A trill of excitement shuddered through her over their Christmas morning adventure he’d planned for her. Beaston opened the passenger door quietly, trying not to wake the other slumbering Gray Backs, and when she was tucked in and buckled up, he shut the door softly and strode with that slightly hitched gait of his around the front of his old pickup. Behind the wheel, he slipped her a smile as he turned the engine.
The winding road up into the mountains was slick in places and covered in a thin sheet of smooth snow, but Beaston was a pro at maneuvering in this kind of weather. The headlights illuminated an untouched winter dreamscape, the bouncing lights reflecting off the sparkling fallen snow. And by the time Beaston pulled his truck to
a stop on the landing at the edge of the hill he and the other Gray Backs felled lumber on, the first silver streaks of dawn stained the horizon.
He tucked her under the blanket, left the heater running, and spread their breakfast pastries across their laps. Then he turned on the Christmas station low and draped his arm around her. Her thoughtful Beaston. She took a bite of her cinnamon roll and snuggled against his ribs as the sun peeked over the mountains in front of them.
“Why have you only brought me to see the sunrise today?” she asked, already knowing the answer because Beaston listened. He listened in ways others were incapable.
“Because Christmas has the prettiest sunrise,” he said, repeating the words her father had said all those years ago.
“Can I give you your present now?” she asked as soft as a breath. Beaston would appreciate holding it while he watched the sun climb the horizon.
He nodded, so she pulled the green package with the sparkly white bow off the dashboard and handed it to him.
He opened it carefully, popping the tape instead of ripping the paper, as if opening gifts was something he’d done precious few times. And really, she knew he hadn’t had many.
He pulled out the small glittering green picture frame ornament she’d made.

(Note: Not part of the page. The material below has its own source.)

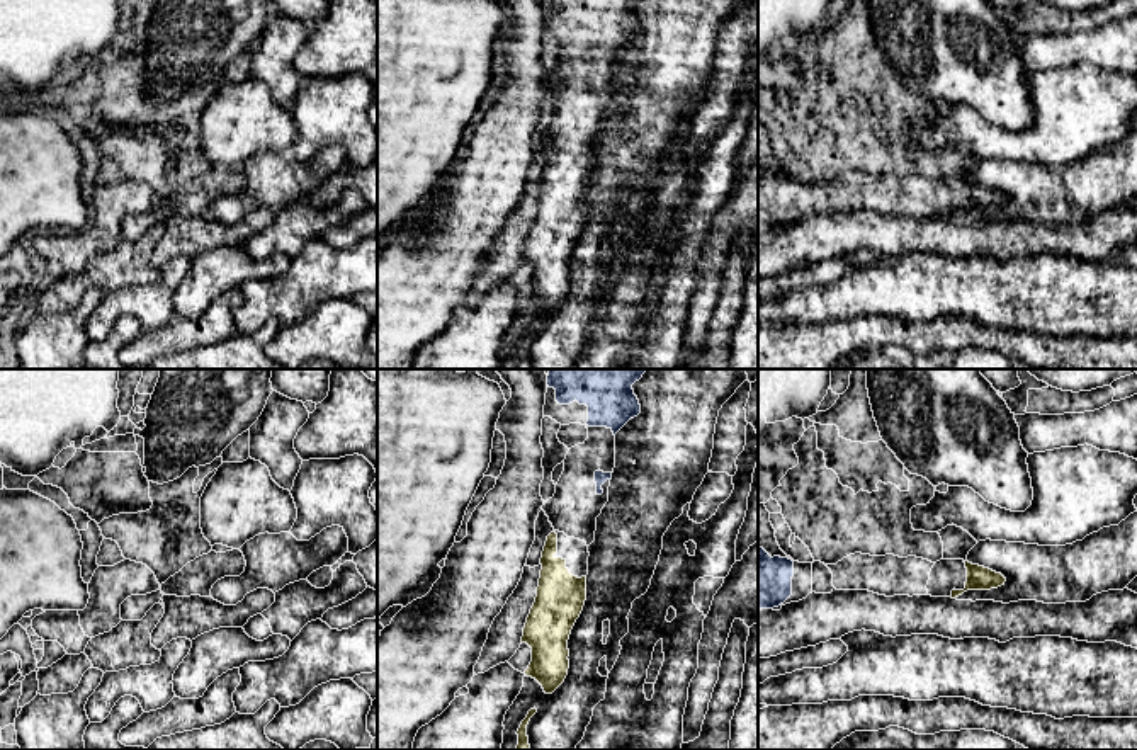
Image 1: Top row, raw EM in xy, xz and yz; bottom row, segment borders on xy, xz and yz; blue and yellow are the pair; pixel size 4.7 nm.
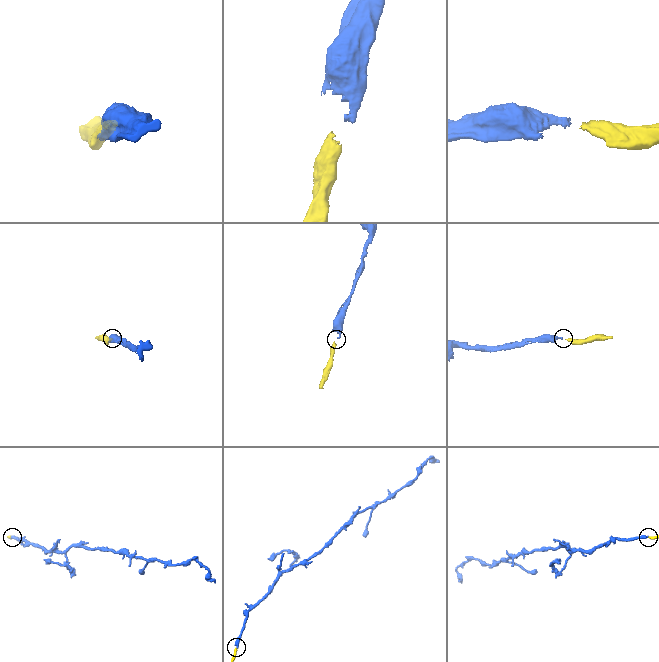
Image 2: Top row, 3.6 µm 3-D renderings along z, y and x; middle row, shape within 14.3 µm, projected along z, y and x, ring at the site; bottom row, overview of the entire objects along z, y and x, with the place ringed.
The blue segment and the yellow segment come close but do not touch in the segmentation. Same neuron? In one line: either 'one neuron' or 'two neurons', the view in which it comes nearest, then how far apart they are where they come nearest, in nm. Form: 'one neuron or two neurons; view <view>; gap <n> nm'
one neuron; view xz; gap 280 nm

Encased behind a small square of glass was a black and white ultrasound image from when she’d gone to the doctor to make sure her suspicions were right.
“Our baby?” Beaston asked, his eyebrows lifted.
Aviana pointed. “There’s his head and his little hands. His feet. His belly. He’s handsome already, just like you.”
Beaston’s chin trembled as he stared at the ornament on his open palm. Swallowing hard, he pulled Aviana closer and rested his cheek against her hair. Over and over, Beaston rubbed the glass that covered the picture as they watched the sunrise together.
And when the sun sat low in the sky, Beaston got out of the truck and returned with a heavy, blanket-covered bundle he must’ve put in the bed of his truck before he’d woken her. She unwrapped the blanket and gasped at the beautiful wooden bassinet that had the quality she’d only seen with Beaston’s talent. He’d used his favorite stain color, dark and rich, and on the headboard of it, the morning sunlight illuminated a delicately carved, noble raven.